▸ **CONSIGNE DE TRAVAIL**:
Restituez les lignes ci-dessous sous forme de liste numérotée, en omettant les lignes vides. Excluez les images de la réponse.

▸ **DONNÉES EXTRAITES**:
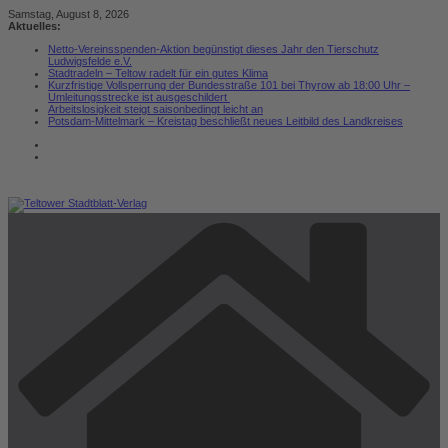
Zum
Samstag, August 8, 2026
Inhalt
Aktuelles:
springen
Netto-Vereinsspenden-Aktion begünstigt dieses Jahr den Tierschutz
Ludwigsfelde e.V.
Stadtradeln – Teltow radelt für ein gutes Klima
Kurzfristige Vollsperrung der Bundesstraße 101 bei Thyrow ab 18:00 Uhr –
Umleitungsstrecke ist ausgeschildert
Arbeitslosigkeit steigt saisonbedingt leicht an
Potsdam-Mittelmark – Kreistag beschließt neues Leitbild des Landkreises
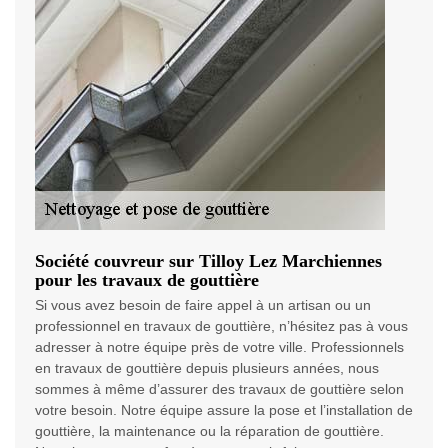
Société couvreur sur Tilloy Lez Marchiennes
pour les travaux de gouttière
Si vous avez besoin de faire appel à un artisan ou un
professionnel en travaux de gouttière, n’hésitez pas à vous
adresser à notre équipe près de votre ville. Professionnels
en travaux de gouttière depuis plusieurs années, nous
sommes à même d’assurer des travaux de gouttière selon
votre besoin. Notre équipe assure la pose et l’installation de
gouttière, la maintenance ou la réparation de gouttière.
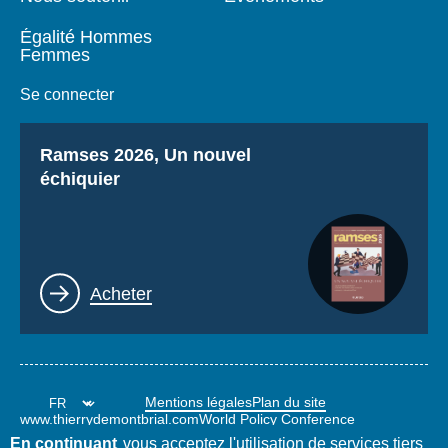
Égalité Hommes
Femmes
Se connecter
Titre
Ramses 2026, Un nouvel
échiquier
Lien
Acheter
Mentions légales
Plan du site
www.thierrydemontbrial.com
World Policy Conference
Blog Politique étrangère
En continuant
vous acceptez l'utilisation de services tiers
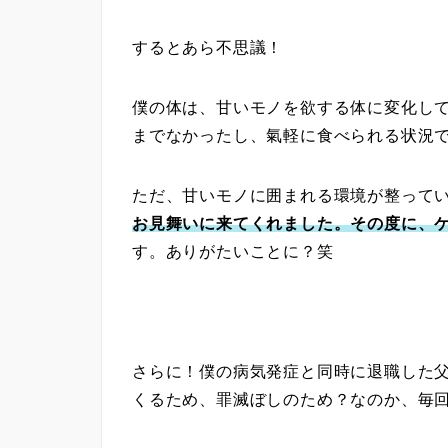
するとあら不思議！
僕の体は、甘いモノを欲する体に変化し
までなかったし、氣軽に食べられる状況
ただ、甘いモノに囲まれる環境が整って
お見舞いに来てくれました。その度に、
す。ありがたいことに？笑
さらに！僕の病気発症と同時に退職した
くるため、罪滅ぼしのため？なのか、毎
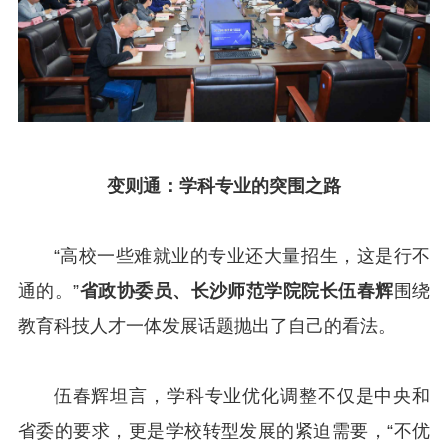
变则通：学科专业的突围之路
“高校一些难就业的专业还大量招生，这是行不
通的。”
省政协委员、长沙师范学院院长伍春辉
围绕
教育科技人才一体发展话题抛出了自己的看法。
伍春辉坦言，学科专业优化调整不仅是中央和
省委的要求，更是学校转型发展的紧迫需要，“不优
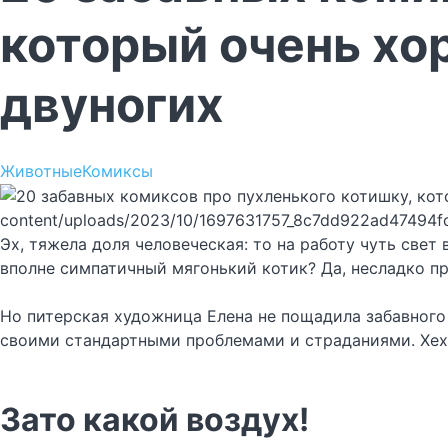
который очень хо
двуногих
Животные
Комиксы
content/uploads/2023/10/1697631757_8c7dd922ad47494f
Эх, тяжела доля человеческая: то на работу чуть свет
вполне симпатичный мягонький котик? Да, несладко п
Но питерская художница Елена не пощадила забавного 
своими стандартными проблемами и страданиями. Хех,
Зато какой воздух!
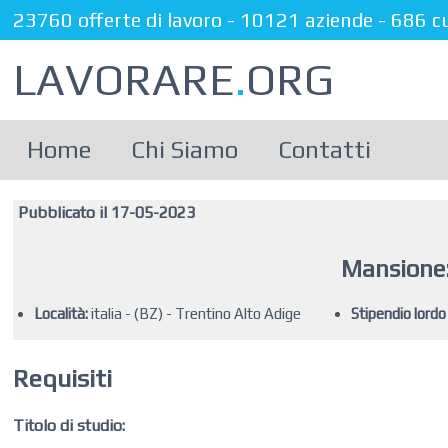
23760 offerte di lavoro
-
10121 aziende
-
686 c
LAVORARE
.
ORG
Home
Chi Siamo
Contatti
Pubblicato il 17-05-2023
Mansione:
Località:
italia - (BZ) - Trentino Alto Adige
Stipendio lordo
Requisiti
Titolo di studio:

▸ **ZONE DE RÉPONSE**:
1. Zum
2. Samstag, August 8, 2026
3. Inhalt
4. Aktuelles:
5. springen
6. Netto-Vereinsspenden-Aktion begünstigt dieses Jahr den Tierschutz
7. Ludwigsfelde e.V.
8. Stadtradeln – Teltow radelt für ein gutes Klima
9. Kurzfristige Vollsperrung der Bundesstraße 101 bei Thyrow ab 18:00 Uhr –
10. Umleitungsstrecke ist ausgeschildert
11. Arbeitslosigkeit steigt saisonbedingt leicht an
12. Potsdam-Mittelmark – Kreistag beschließt neues Leitbild des Landkreises
13. Société couvreur sur Tilloy Lez Marchiennes
14. pour les travaux de gouttière
15. Si vous avez besoin de faire appel à un artisan ou un
16. professionnel en travaux de gouttière, n’hésitez pas à vous
17. adresser à notre équipe près de votre ville. Professionnels
18. en travaux de gouttière depuis plusieurs années, nous
19. sommes à même d’assurer des travaux de gouttière selon
20. votre besoin. Notre équipe assure la pose et l’installation de
21. gouttière, la maintenance ou la réparation de gouttière.
22. Égalité Hommes
23. Femmes
24. Se connecter
25. Titre
26. Ramses 2026, Un nouvel
27. échiquier
28. Lien
29. Acheter
30. Mentions légales
31. Plan du site
32. www.thierrydemontbrial.com
33. World Policy Conference
34. Blog Politique étrangère
35. En continuant
36. vous acceptez l'utilisation de services tiers
37. するとあら不思議！
38. 僕の体は、甘いモノを欲する体に変化し
39. までなかったし、氣軽に食べられる状況
40. ただ、甘いモノに囲まれる環境が整って
41. お見舞いに来てくれました。その度に、
42. す。ありがたいことに？笑
43. さらに！僕の病気発症と同時に退職した
44. くるため、罪滅ぼしのため？なのか、毎
45. 变则通：学科专业的突围之路
46. “高校一些难就业的专业还大量招生，这是行不
47. 通的。”
48. 省政协委员、长沙师范学院院长伍春辉
49. 围绕
50. 教育科技人才一体发展话题抛出了自己的看法。
51. 伍春辉坦言，学科专业优化调整不仅是中央和
52. 省委的要求，更是学校转型发展的紧迫需要，“不优
53. который очень хо
54. двуногих
55. Животные
56. Комиксы
57. content/uploads/2023/10/1697631757_8c7dd922ad47494f
58. Эх, тяжела доля человеческая: то на работу чуть свет
59. вполне симпатичный мягонький котик? Да, несладко п
60. Но питерская художница Елена не пощадила забавного 
61. своими стандартными проблемами и страданиями. Хех,
62. Зато какой воздух!
63. 23760 offerte di lavoro
64. -
65. 10121 aziende
66. -
67. 686 c
68. LAVORARE
69. .
70. ORG
71. Home
72. Chi Siamo
73. Contatti
74. Pubblicato il 17-05-2023
75. Mansione:
76. Località:
77. italia - (BZ) - Trentino Alto Adige
78. Stipendio lordo
79. Requisiti
80. Titolo di studio:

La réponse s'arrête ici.